The second plea of Tittle was bad, because it alleges no consideration to the defendant for accepting, and does not state affirmatively how there was no consideration, and does not negative the idea that there was some benefit or advantage to *586the drawer of the bill of exchange, at whose request it was accepted. 1 Chitty Plead. 517, note i.

The plaintiff replied to Tittle’s fourth plea; and Tittle demurred to the replication. His demurrer was properly overruled. The judgment on this demurrer did not give Tittle leave to rejoin, nor did he ask it; and there was no rejoinder, but judgment was taken nil dicit on the replication unanswered ; and, as the defendant had pleaded the general issue, a trial was had on this before the court, and the finding and judgment were for the plaintiff. A motion for new trial was made, and overruled; but no bill of exceptions was signed, and the case is before us on writ of error. Numerous grounds of error have been assigned; but, while all have been fully considered, very few need be specially mentioned.

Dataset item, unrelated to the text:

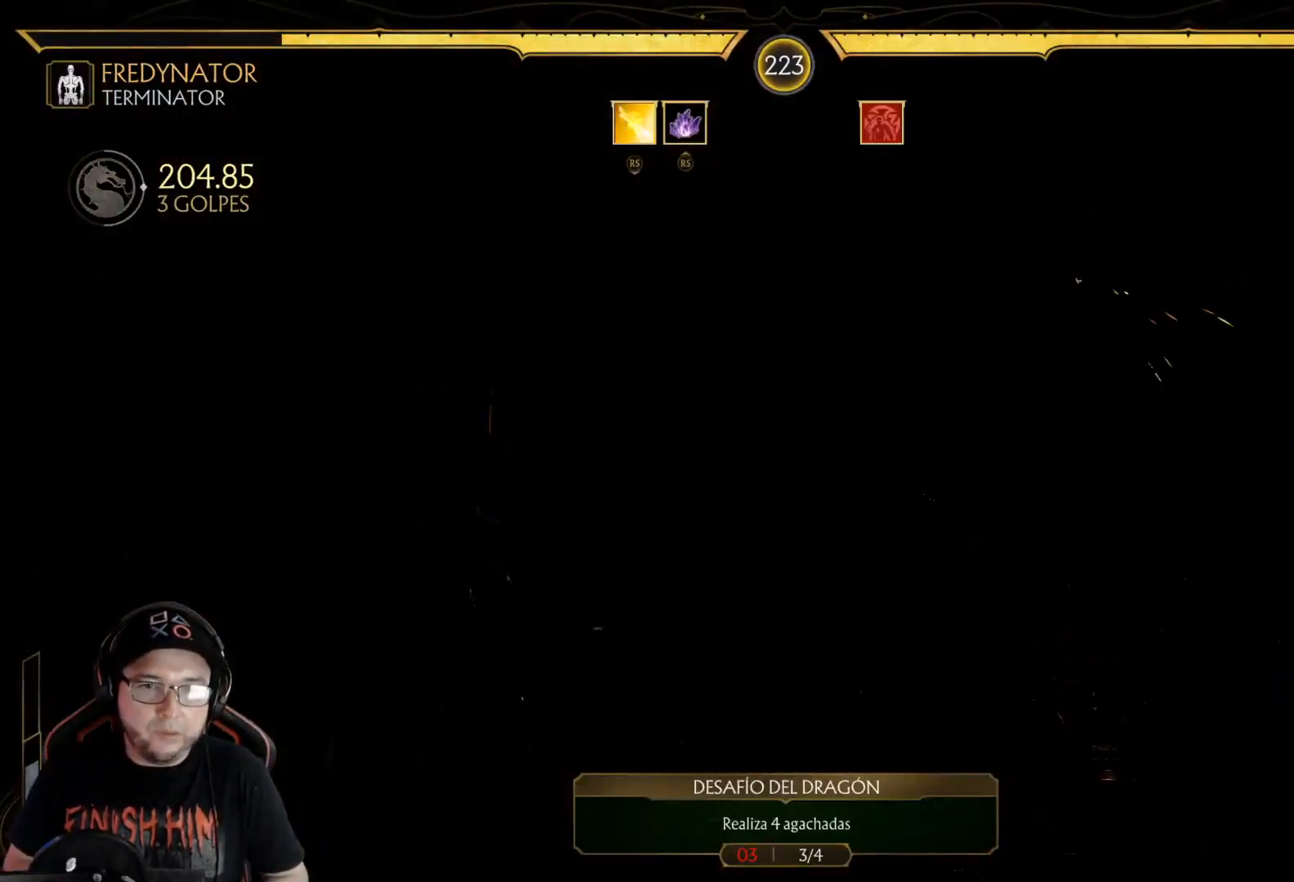
{"buttons": ["DPAD_DOWN"], "left_stick": "center", "right_stick": "up", "events": [[17, "R2", "down"], [234, "DPAD_RIGHT", "down"], [251, "R2", "up"], [368, "DPAD_DOWN", "down"], [401, "DPAD_RIGHT", "up"], [468, "right_stick", "up"]]}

What has been said disposes of all questions as to the sufficiency of pleadings.

It is assigned for error that, on sustaining the plaintiff’s demurrer to Howell’s second plea, amended after one demurrer sustained to it, the judgment should have been respondeat ouster. This is not correct. Code, § 618. Another ground of error is, that, on overruling' the defendant’s demurrer to the replication to his fourth plea, the judgment should have been respondeat ouster. Not so. It should have been nil dieit, if the defendant did not obtain leave, and rejoin.

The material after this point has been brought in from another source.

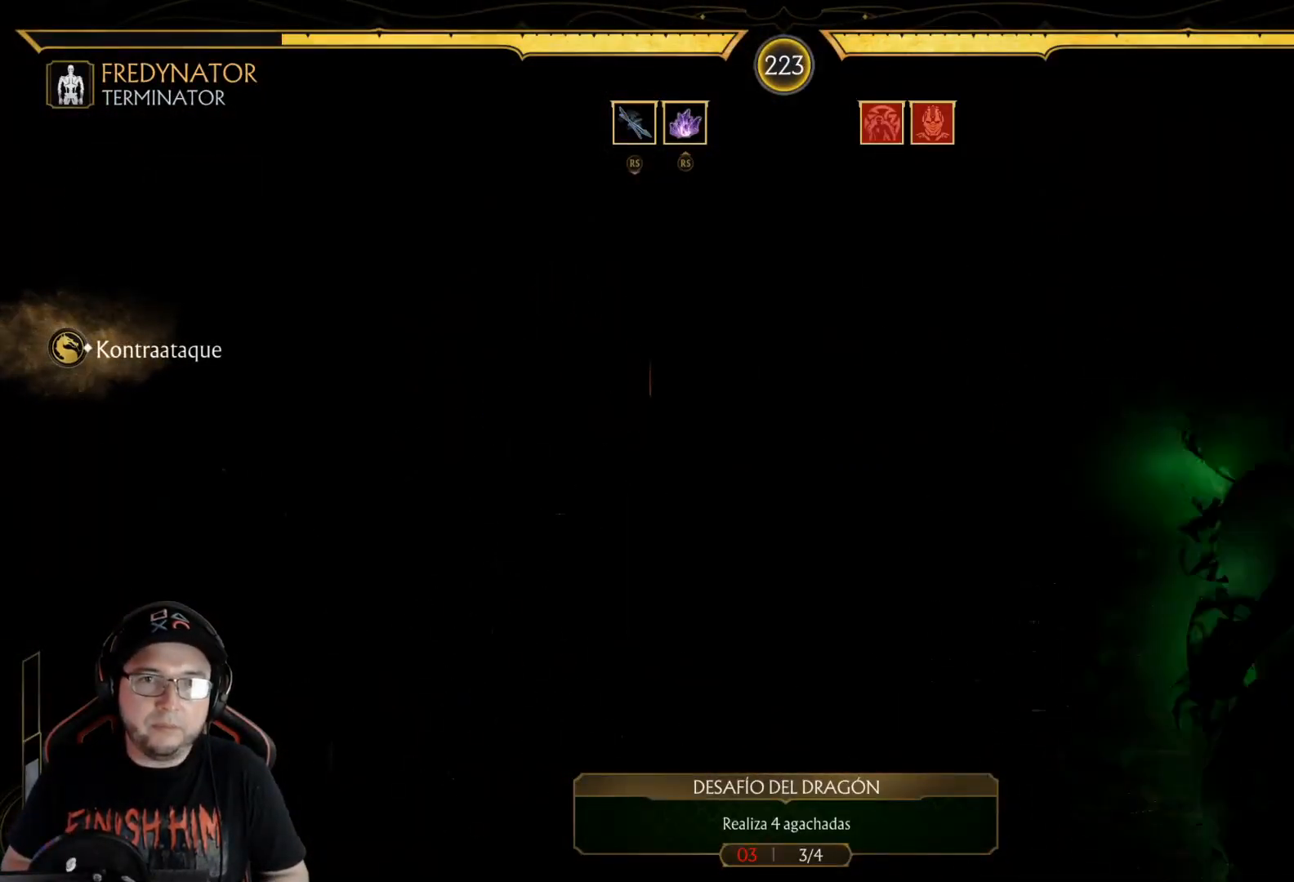
{"buttons": ["DPAD_RIGHT"], "left_stick": "center", "right_stick": "center", "events": [[134, "right_stick", "center"], [234, "DPAD_DOWN", "up"], [351, "DPAD_RIGHT", "down"], [402, "DPAD_RIGHT", "up"], [485, "DPAD_RIGHT", "down"]]}
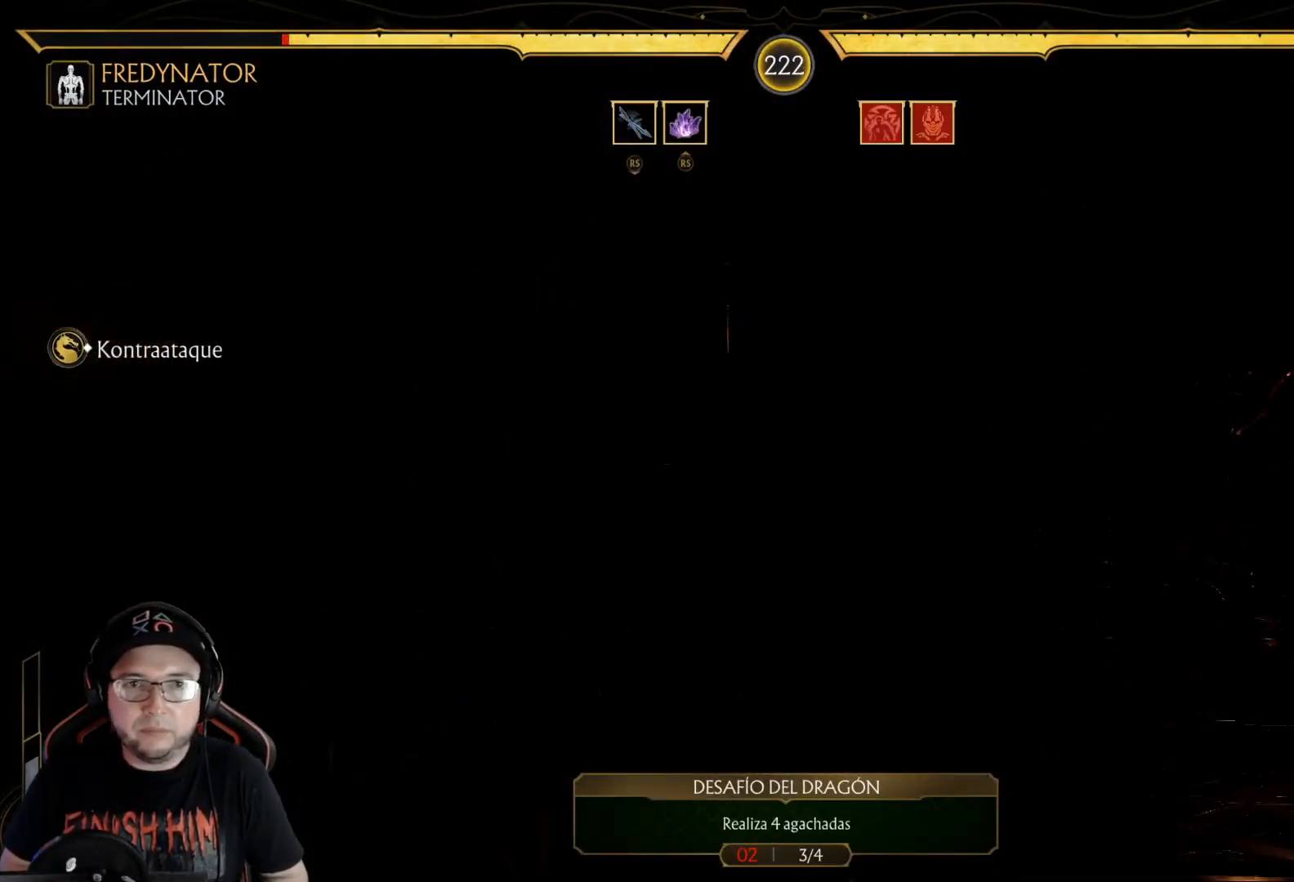
{"buttons": ["DPAD_RIGHT"], "left_stick": "center", "right_stick": "up", "events": [[33, "DPAD_RIGHT", "up"], [100, "DPAD_RIGHT", "down"], [284, "right_stick", "up"], [401, "right_stick", "center"], [451, "right_stick", "up"]]}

A demurrer to a declaration overruled is followed by judgment quod recuperet, unless the “ defendant make oath that he hath a good and substantial defence,” and obtain leave to plead. Code, § 612. A demurrer to a replication is followed, when overruled, by judgment final as to that issue, unless the defendant asks and obtains leave to plead, and pleads over. Another complaint is, that, on overruling the plaintiff’s demurrer to the defendant Tittle’s fourth plea, the court did not give judgment nil capiat against the plaintiff, but gave him leave to reply to the plea. In such case, the judgment is not required to be respondeat ouster; but it is not error to grant leave to the plaintiff to reply. Hardin v. Pelan, 41 Miss. 112.

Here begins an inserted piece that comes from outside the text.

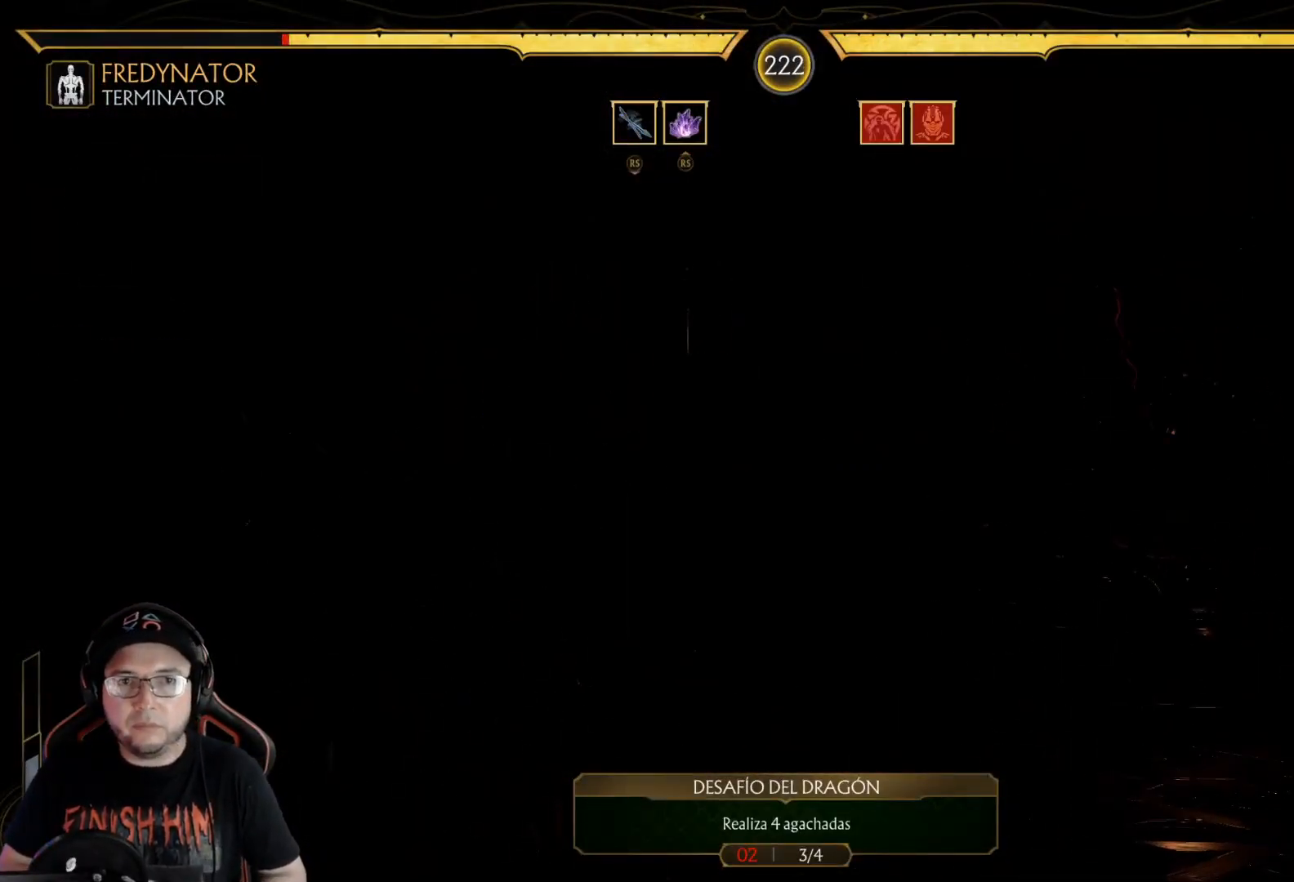
{"buttons": [], "left_stick": "center", "right_stick": "up", "events": [[66, "right_stick", "center"], [150, "DPAD_RIGHT", "up"], [150, "right_stick", "up"], [167, "DPAD_RIGHT", "down"], [267, "right_stick", "center"], [334, "right_stick", "up"], [351, "DPAD_RIGHT", "up"], [384, "DPAD_RIGHT", "down"], [434, "right_stick", "center"], [484, "right_stick", "up"], [501, "DPAD_RIGHT", "up"]]}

It is said that, because the demurrer was held not well taken as to one of several pleas, it should have been overruled, although some of the pleas were bad. Undoubtedly, one good *587plea to tbe whole action, is as complete a bar as a dozen pleas; and if, on demurrer to several pleas, one is held good as to the whole cause of action, it will entitle the defendant to judgment against the plaintiff nil capiat, if the plaintiff shall not obtain leave, and reply to such plea; but no reason is perceived why a demurrer to several pleas, some good and some bad, should not be sustained as to the bad, and overruled as to the good. This practice has prevailed in our courts, and has been sanctioned elsewhere, and meets our approval. Gearhart v. Olmstead, 7 Dana (Ky.), 441.

We do not perceive any error in the record for which the judgment should be reversed, and it is Affirmed.